A new report from the Treasury Select Committee suggests pensioners deserve compensation after suffering as a result of quantitative easing.
The Government should consider compensating pensioners and savers who have been left worse off as a result of the Bank of England’s quantitative easing (QE) programme.
That’s the suggestion of the Treasury Select Committee, which has today published its verdict on the 2012 Budget.
The findings were damning. Among other recommendations, the paper cautioned the government on the effects of a low base rate and quantitative easing programme on pensioners and savers. It states:
“Loose monetary policy, achieved through quantitative easing and low interest rates, has redistributional effects, particularly penalising savers, those with ‘drawdown pensions’ and those retiring now.”
Penalised
Since March 2009, the Bank of England has kept the base rate at an all-time low of 0.5% and has injected £325 billion of new money into the UK economy (by printing new money) in an effort to revive consumer spending and kick-start the economy.
The idea behind these measures is to get people to stop holding onto their money in savings and to start spending to stimulate growth.
But as the base rate remains at a record low for the 37th consecutive month and a third round of quantitative easing is embarked upon, are savers and pensioners being unfairly victimised?
QE damages annuities
While the Bank of England appears confident about the benefits of QE and the Government continues to urge patience, pensioners and savers can expect difficult times. The report predicts:
“Under this policy, savers receive a far lower return on their savings than under more normal conditions. Meanwhile the returns that new pensioners will receive on their annuities have also been badly affected.”
In short quantitative easing is damaging annuities for those who are going to or are about to retire.

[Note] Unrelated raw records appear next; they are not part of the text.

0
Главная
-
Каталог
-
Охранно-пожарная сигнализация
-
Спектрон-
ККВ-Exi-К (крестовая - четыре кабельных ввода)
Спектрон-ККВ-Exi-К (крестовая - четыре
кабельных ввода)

Quantitative easing is a method brought in by the Bank of England to inject money into the economy. The programme operates on the bank buying Government bonds (also known as gilts) and other corporate assets with new money.
While this is intended to give banks more money to (in theory) lend to businesses and consumers, this has a direct impact on pension annuity rates, as we explained in Why printing money is bad news for pensioners.
Today annuity rates are significantly lower than they were five or six years ago and quantitative easing will pull them down even further.
Once you reach the age of retirement the money held in your pension pot is converted into an income stream of a fixed amount every year calculated on the annuity rate you choose. These rates decide how high or low your pension will be; determining how comfortably you will be able to live out the rest of your life. For more on how to pick an annuity, check out Boost your pension by 40%.
So pensioners, who are already bearing the brunt of a rise in the cost of living, also have face the prospect of a cut in their annual income because of the plunge in annuity rates on offer. It paints a bleak picture for the future.
Recommendations
There seems to be no bright side to this policy for pensioners and savers, but the report did contain one interesting recommendation:
“We recommend that the Government consider whether there are any measures that should be taken to mitigate the redistributional effects of quantitative easing, and if appropriate consult on them at the time of the Autumn Statement.”
What should these measures to mitigate be? Compensation? A reversal of the QE policy?
So what are your thoughts? Is QE justified? And should pensioners and savers be compensated?